10.15.2017 - 01.21.2018

La Maison Rouge, Paris

19 days ago

La maison rouge continues its cycle of exhibitions showing private collections. After Artur Walther in 2015 and Bruno Decharme in 2014, Marin Karmitz unveils a significant part of his collection, with close to 200 works that question how we are in the world.

Patiently assembled over thirty years, the collection is the last production of a man better known for the films he helped bring into being, and for the MK2 cinemas which, wherever they have opened in Paris, have transformed the surrounding district.

Marin Karmitz began his career in cinema as a director, and it is from a director's perspective that he has imagined the presentation of the hundreds of photographs, paintings, sculptures, drawings and videos on show.

The exhibition is a screenplay with multiple storylines. As is the nature of a collection, it alludes to the collector's personality, as each work offers insight into his centres of interest, however converging or diverging they may seem.

The collector's praxis is progressively revealed: the artists that have moved him, the patient compilation of coherent groups of works by a same artist, whether in photography or the plastic arts, and the ongoing dialogue with certain of them.

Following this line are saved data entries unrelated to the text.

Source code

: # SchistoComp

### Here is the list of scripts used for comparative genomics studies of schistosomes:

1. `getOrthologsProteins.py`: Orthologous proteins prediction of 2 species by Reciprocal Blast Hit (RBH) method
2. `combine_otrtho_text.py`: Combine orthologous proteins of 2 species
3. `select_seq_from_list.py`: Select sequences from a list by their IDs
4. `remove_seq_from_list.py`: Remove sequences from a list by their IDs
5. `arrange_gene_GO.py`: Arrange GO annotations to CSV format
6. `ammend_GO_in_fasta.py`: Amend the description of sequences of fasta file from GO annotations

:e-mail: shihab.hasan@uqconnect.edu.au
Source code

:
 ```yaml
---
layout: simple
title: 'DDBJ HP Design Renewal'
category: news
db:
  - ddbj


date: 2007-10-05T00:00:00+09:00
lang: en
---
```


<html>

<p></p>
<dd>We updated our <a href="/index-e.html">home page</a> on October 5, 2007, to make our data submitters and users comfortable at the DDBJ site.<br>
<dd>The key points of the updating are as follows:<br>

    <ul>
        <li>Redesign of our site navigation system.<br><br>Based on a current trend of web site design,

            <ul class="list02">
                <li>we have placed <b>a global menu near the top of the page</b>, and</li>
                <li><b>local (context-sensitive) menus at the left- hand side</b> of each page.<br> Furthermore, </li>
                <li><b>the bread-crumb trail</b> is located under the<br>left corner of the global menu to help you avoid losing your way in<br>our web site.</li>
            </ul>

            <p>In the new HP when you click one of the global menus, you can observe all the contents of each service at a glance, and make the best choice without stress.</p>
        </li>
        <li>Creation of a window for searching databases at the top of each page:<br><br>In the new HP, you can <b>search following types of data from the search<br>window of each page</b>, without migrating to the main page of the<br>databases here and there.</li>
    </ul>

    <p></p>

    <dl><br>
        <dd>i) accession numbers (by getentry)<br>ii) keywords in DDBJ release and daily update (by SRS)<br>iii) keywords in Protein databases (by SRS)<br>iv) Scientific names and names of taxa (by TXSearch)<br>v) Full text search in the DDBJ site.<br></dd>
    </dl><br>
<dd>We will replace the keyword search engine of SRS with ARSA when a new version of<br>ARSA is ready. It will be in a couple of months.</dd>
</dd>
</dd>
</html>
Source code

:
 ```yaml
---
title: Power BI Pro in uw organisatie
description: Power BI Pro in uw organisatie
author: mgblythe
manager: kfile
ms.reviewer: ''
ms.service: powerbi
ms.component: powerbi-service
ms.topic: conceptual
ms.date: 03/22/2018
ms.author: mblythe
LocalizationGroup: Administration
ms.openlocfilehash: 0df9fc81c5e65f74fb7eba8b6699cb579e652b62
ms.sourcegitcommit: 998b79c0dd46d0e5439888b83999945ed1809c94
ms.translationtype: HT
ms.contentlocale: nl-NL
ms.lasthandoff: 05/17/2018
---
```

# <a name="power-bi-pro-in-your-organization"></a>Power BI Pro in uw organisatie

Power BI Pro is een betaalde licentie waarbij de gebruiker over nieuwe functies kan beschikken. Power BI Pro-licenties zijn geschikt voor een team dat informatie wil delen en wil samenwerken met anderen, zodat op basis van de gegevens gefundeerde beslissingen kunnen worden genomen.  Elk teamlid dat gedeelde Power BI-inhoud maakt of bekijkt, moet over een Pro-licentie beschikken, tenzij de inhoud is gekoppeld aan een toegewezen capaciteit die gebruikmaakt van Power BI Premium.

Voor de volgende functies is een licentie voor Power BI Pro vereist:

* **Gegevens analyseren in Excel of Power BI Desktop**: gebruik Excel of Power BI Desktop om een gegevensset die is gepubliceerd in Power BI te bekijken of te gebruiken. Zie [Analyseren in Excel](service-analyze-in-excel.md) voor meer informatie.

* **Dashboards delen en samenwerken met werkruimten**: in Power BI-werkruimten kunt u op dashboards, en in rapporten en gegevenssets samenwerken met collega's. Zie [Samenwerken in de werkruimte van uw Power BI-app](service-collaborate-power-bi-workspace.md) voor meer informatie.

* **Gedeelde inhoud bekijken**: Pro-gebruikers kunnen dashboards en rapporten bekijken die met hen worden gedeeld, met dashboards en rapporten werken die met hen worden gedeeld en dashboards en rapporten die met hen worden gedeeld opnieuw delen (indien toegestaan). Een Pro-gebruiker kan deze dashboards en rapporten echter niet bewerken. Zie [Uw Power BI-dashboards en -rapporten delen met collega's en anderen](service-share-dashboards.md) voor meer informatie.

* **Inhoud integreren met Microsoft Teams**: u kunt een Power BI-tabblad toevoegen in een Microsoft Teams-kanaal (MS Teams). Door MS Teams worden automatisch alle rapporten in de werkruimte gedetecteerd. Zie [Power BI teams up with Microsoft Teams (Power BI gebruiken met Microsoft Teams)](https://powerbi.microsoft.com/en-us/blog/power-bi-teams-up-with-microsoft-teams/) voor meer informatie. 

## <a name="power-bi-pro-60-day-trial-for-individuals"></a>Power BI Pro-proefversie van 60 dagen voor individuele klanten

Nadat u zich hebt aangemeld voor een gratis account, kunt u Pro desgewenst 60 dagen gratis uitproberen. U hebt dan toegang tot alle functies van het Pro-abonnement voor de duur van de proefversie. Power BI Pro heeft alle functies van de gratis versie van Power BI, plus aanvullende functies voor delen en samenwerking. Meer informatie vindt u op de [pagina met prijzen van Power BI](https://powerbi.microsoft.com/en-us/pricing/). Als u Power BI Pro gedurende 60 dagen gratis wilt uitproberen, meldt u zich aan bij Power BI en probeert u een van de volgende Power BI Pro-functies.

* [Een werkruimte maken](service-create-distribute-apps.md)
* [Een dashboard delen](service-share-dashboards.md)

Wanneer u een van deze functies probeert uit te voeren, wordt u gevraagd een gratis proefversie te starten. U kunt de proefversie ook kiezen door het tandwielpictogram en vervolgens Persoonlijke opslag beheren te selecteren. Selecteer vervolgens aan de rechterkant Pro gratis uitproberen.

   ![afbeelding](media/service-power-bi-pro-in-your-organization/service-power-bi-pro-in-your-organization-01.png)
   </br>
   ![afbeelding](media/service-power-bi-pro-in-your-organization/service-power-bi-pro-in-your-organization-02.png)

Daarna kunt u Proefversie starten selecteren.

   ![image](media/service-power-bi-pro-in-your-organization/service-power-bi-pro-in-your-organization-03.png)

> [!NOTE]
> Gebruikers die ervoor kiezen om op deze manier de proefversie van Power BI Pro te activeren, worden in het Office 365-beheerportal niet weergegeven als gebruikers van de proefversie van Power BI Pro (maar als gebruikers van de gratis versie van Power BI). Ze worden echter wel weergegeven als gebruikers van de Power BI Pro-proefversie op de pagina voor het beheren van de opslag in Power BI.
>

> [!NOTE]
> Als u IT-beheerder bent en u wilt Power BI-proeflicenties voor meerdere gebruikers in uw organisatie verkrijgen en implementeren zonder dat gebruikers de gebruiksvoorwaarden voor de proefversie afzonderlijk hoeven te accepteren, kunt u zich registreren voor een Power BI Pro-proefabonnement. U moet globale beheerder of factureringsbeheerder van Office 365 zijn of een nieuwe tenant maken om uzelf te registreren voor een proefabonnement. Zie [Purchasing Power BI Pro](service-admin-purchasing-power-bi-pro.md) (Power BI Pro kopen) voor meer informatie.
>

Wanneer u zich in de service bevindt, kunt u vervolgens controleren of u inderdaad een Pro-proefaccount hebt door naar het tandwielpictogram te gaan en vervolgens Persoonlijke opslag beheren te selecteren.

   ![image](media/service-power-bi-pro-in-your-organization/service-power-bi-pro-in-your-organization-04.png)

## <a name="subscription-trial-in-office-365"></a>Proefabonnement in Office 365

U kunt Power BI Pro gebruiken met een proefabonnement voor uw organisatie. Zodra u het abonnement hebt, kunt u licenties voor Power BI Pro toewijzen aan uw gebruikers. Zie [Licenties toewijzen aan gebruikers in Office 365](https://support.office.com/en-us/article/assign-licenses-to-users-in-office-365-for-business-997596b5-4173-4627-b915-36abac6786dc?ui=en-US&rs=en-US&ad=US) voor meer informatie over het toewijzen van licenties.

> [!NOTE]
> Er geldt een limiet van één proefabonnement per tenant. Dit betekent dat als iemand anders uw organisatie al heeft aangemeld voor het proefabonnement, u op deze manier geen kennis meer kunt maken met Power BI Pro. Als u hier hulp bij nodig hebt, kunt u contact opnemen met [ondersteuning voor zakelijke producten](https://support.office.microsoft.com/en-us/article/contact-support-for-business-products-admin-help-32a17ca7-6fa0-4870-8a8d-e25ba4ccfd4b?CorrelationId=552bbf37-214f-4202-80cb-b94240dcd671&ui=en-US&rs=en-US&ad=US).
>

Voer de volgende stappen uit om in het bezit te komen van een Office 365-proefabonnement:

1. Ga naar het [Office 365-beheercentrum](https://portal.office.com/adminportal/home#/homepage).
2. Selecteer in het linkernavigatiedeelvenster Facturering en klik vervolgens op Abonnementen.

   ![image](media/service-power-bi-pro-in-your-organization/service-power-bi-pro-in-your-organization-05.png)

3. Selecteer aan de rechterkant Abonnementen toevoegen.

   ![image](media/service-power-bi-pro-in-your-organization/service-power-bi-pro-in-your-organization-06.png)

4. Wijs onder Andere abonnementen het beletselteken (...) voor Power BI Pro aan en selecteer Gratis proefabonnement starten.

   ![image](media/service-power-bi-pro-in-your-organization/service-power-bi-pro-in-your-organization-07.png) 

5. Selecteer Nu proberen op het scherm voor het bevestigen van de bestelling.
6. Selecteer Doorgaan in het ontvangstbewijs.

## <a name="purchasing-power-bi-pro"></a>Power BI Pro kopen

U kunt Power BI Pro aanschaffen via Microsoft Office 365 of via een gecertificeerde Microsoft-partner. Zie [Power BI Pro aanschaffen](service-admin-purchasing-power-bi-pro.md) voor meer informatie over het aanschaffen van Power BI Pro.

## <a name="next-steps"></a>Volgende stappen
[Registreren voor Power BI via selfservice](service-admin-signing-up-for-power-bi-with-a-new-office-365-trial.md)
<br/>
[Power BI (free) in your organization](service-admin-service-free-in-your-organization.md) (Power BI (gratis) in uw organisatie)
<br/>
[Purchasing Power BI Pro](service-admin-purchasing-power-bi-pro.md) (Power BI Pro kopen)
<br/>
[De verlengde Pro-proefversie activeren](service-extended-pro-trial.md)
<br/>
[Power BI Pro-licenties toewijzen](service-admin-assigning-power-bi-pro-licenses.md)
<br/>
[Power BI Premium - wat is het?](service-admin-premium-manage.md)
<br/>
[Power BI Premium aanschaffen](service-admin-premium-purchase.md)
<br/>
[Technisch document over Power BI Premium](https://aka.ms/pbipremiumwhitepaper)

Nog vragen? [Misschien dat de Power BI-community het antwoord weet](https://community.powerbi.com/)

The works also evoke a time (the twentieth century with its tragedies) and places (from Europe to the United States), through various media - video, photography, painting, drawing, sculpture and several large-scale installations (Annette Messager, Christian Boltanski, Abbas Kiarostami, Chris Marker), which are dominated by, though not limited to, black and white.

This is an intensely personal, political and exacting collection, and one that is not always easy to like. Shown in public for the first time, and almost in its entirety, it is outstanding for the quality of the individual works and ensembles within it.

Each of the many artists in the collection has been chosen and presented by Marin Karmitz. By him alone? As the end credits roll, the spectator will have the opportunity to answer that question and imagine his or her own story.